# WORK INSTRUCTION
Give back the lines below verbatim, omitting all pictures.

# INFORMATION GIVEN
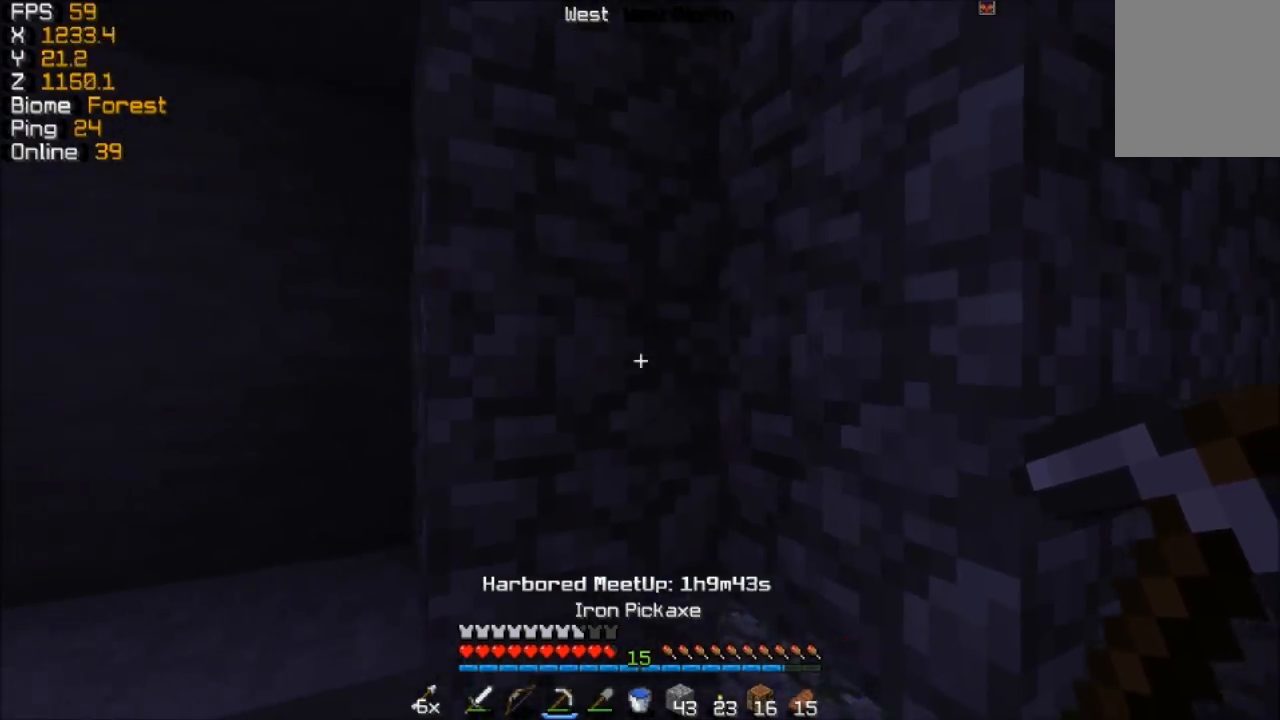
{"keys": ["w"], "mouse": [], "events": [[83, "a", "up"], [133, "w", "down"]]}
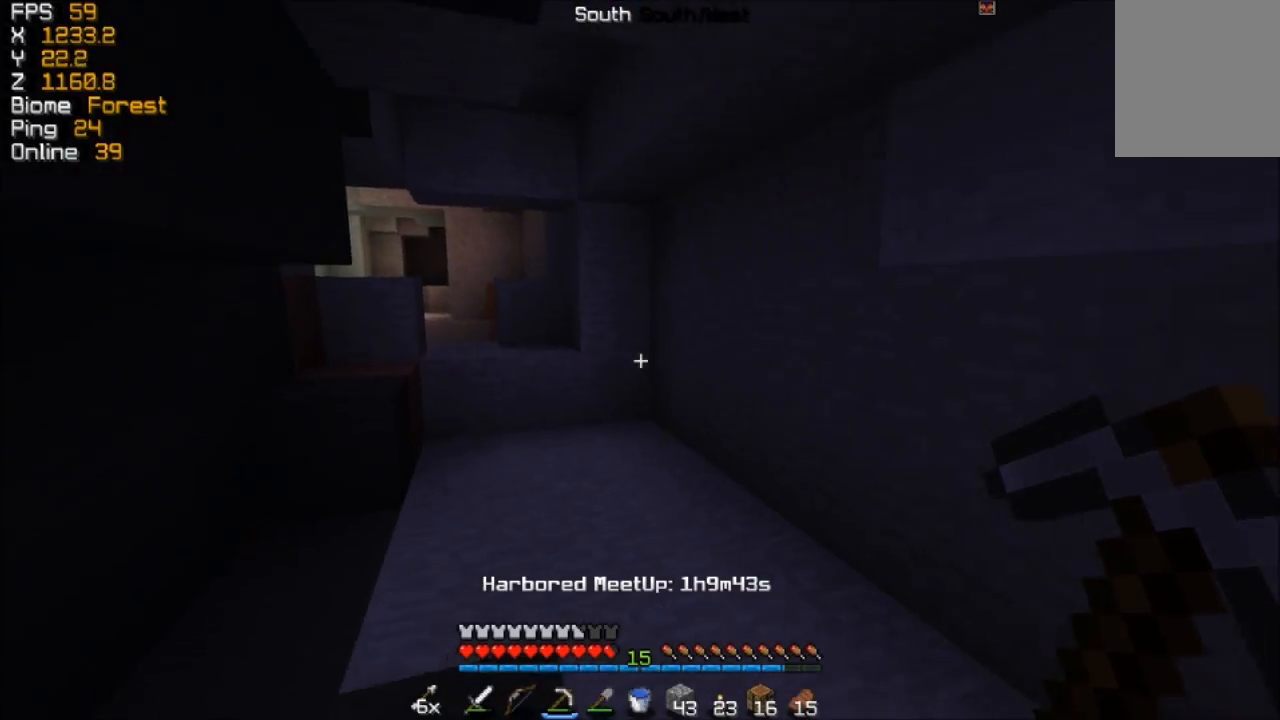
{"keys": ["w"], "mouse": [], "events": [[67, "d", "down"], [167, "d", "up"]]}
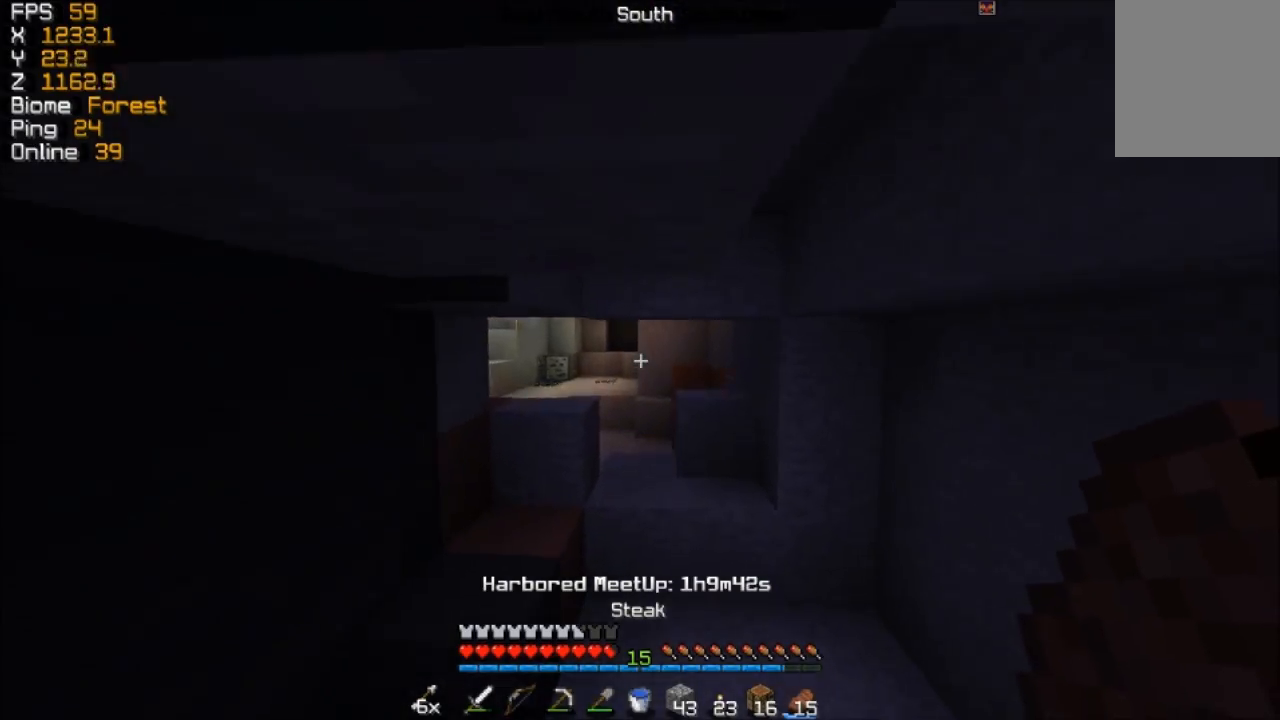
{"keys": ["w"], "mouse": [], "events": []}
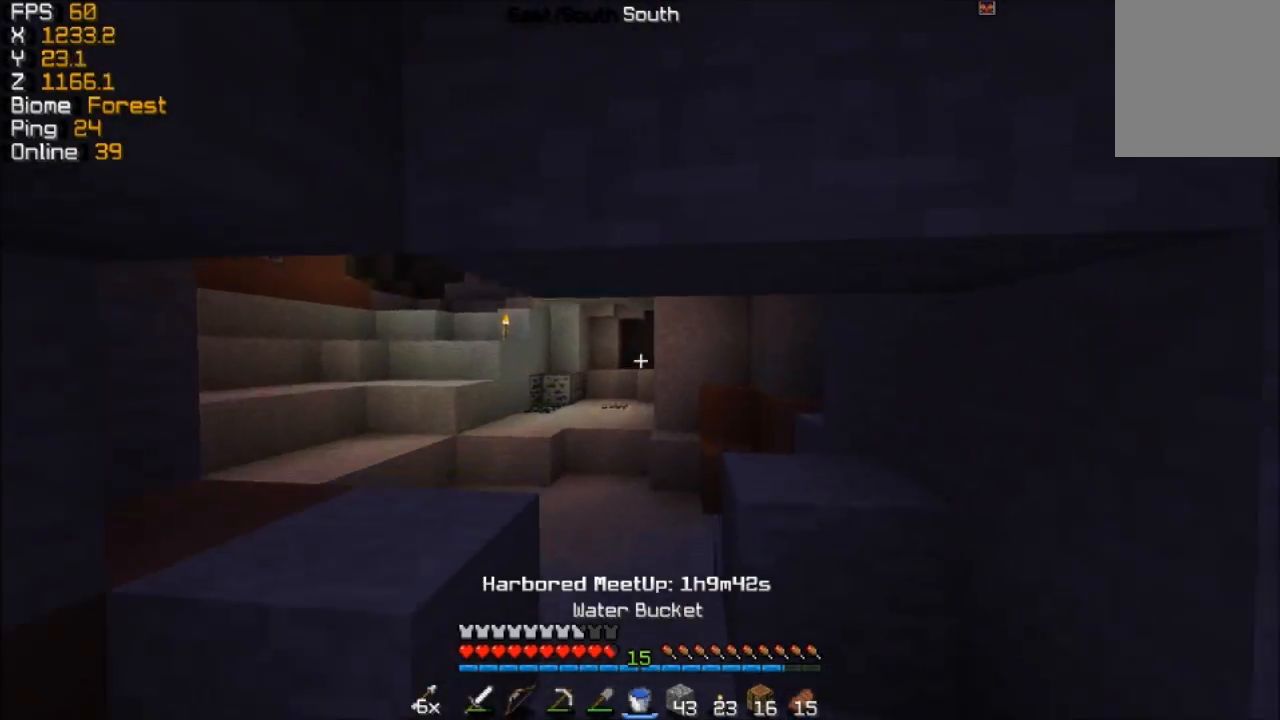
{"keys": ["d", "w"], "mouse": [], "events": [[417, "d", "down"]]}
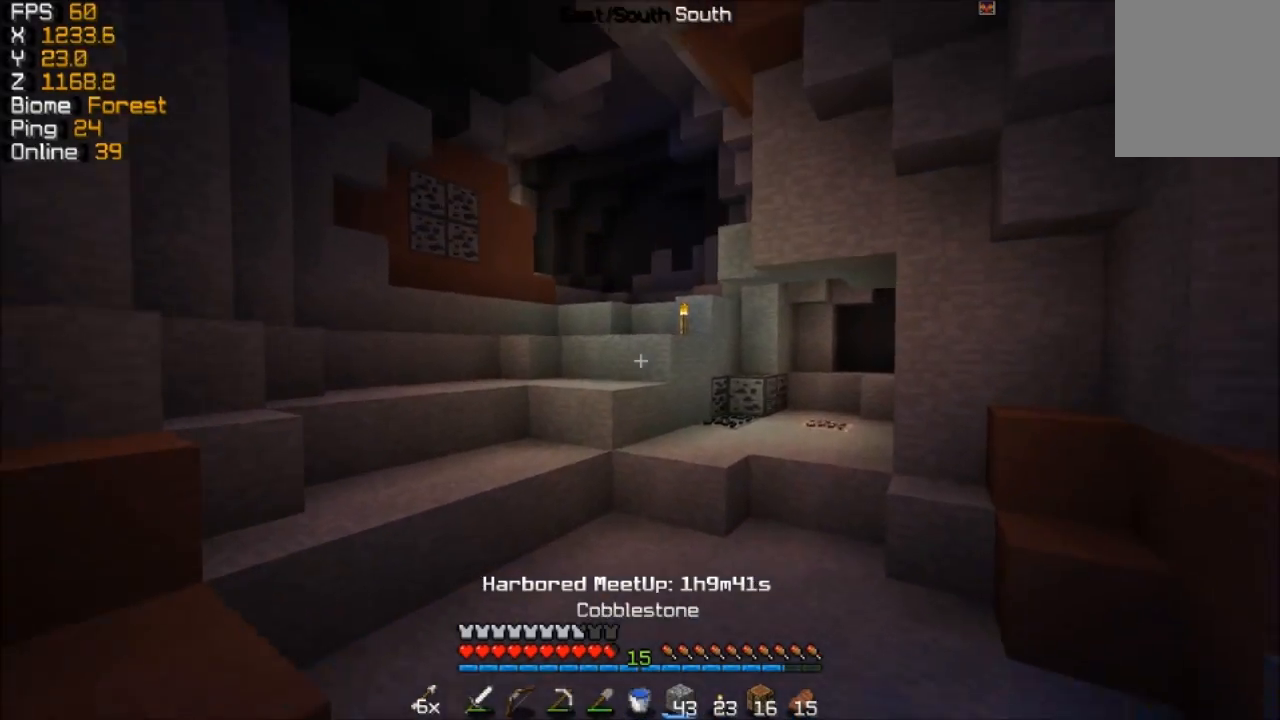
{"keys": ["w"], "mouse": [], "events": [[67, "d", "up"]]}
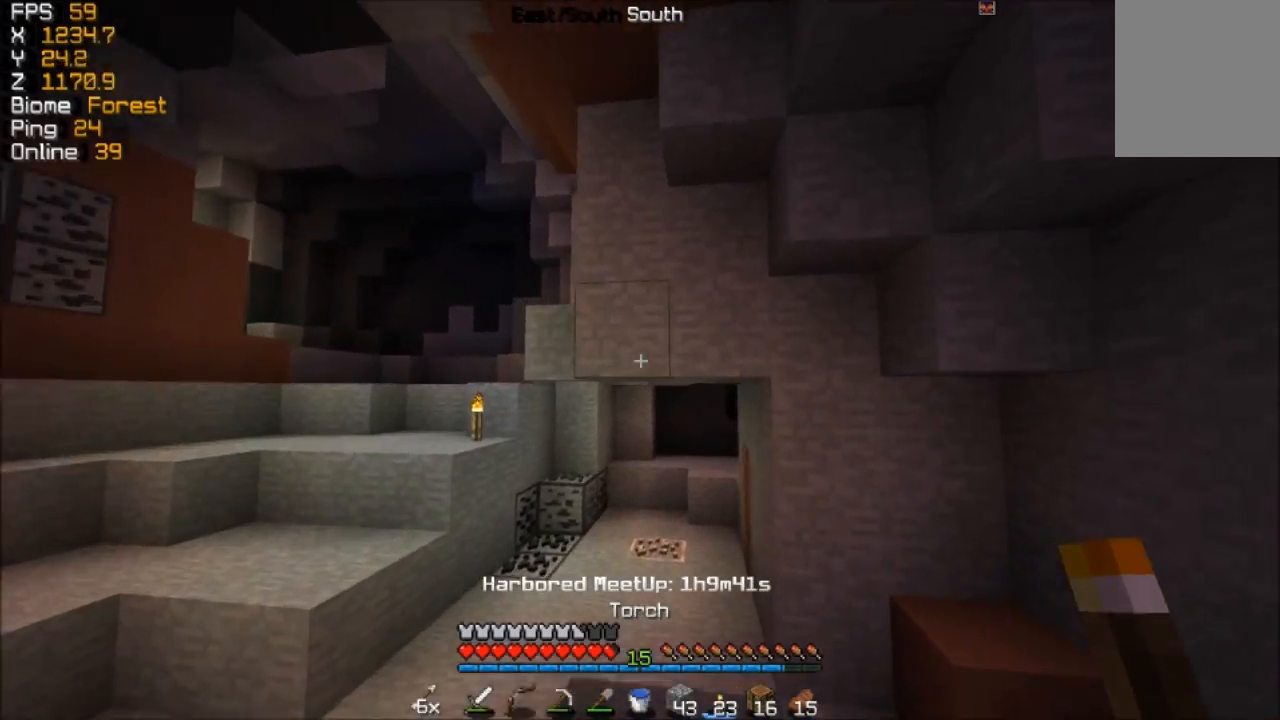
{"keys": ["w"], "mouse": [], "events": []}
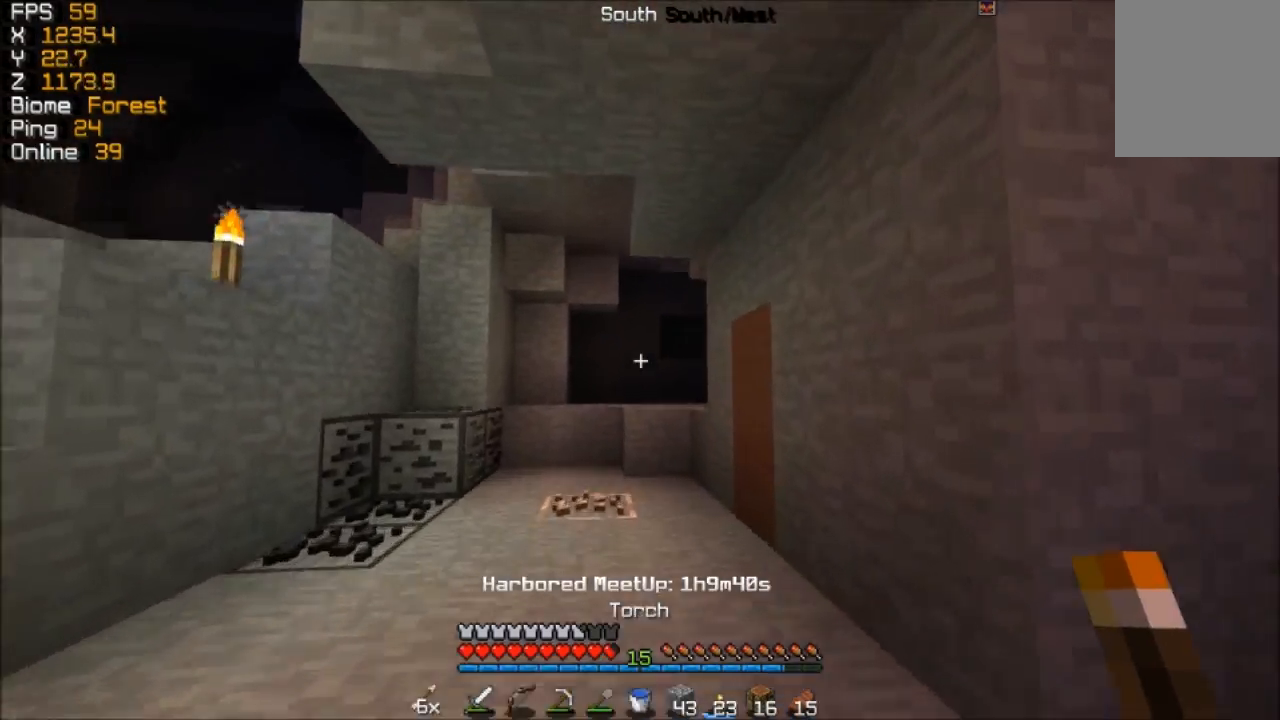
{"keys": ["w"], "mouse": [], "events": []}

# REPLY TO THE EXERCISE
{"keys": ["w"], "mouse": [], "events": [[83, "a", "up"], [133, "w", "down"]]}
{"keys": ["w"], "mouse": [], "events": [[67, "d", "down"], [167, "d", "up"]]}
{"keys": ["w"], "mouse": [], "events": []}
{"keys": ["d", "w"], "mouse": [], "events": [[417, "d", "down"]]}
{"keys": ["w"], "mouse": [], "events": [[67, "d", "up"]]}
{"keys": ["w"], "mouse": [], "events": []}
{"keys": ["w"], "mouse": [], "events": []}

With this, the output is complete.